IJL – Réseau.Presse – Le Franco

 

Les sécheresses sont semblables à un jeu de dominos : un manque de précipitation engendre un assèchement des réserves d’eau et une déshumidification des terres. Ce déficit hydrique entraîne une sécheresse dite socioéconomique. Ce jeu ne réjouit personne.

 

Gilles Sylvain cultive des céréales sur 2 100 acres, à Girouxville, au nord-ouest de l’Alberta. L’an dernier, il a perdu environ 30% d’une récolte moyenne en raison des conditions météorologiques. Ses champs ne sont pas irrigués, car les pluies sont généralement satisfaisantes pour mener à terme ses récoltes. «Un coup que ton terrain est semé, tu es dans les mains de Dieu. Tu ne peux rien faire», lance l’agriculteur passionné.

 

«Un coup que ton terrain est semé, tu es dans les mains de Dieu.» Gilles Sylvain

 

Les chaleurs estivales de 2021 ont été telles que le processus de pollinisation a été gravement entravé. «Les fleurs deviennent sèches, la plante essaie de faire d’autres fleurs et ces fleurs-là deviennent aussi sèches. La plante devient de plus en plus faible et il n’y a pas de graines qui se produisent.»

# DONNÉES
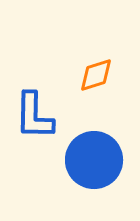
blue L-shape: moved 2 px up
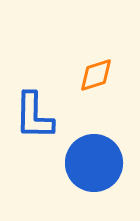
blue circle: moved 3 px down
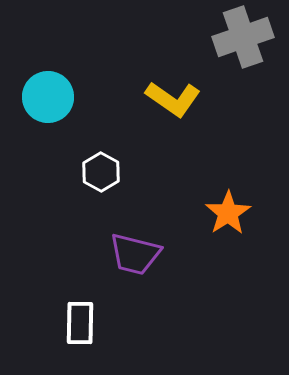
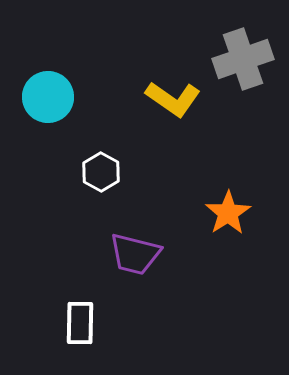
gray cross: moved 22 px down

# CONSIGNE
Reprenez l'article sur la sécheresse en Alberta après sa dernière phrase et rédigez-en la suite.

# RÉPONSE PROPOSÉE
 

Les adaptations

Les sécheresses ne sont pas nouvelles dans la région. Celle de 2001-2002 a amputé près de six milliards de dollars du produit intérieur brut (PIB) canadien. En Alberta seulement, la sécheresse de 2002 a touché entre 70 et 75% des récoltes.

 

L’agriculteur de Girouxville se rappelle qu’avant la sécheresse de 2021, «on a eu des années d’humidité». Tellement humides que les pluies diluviennes ont anéanti ses récoltes sous près de 15 centimètres d’eau au sol. Cette année, il a utilisé toute cette eau emmagasinée dans le sol. «On l’a minée, il n’en reste plus. Si on a une autre sécheresse, ça va être vraiment grave», dit-il avec une onde d’inquiétude dans la voix.

 

Financement agricole Canada (FAC), la plus grande compagnie des services financiers en agriculture du pays, a permis aux agriculteurs de reporter le paiement de leurs prêts en raison des pertes subies. Toutefois, pour les agriculteurs comme Gilles dont les emprunts sont déjà réglés, ces mesures ne les ont pas affectés.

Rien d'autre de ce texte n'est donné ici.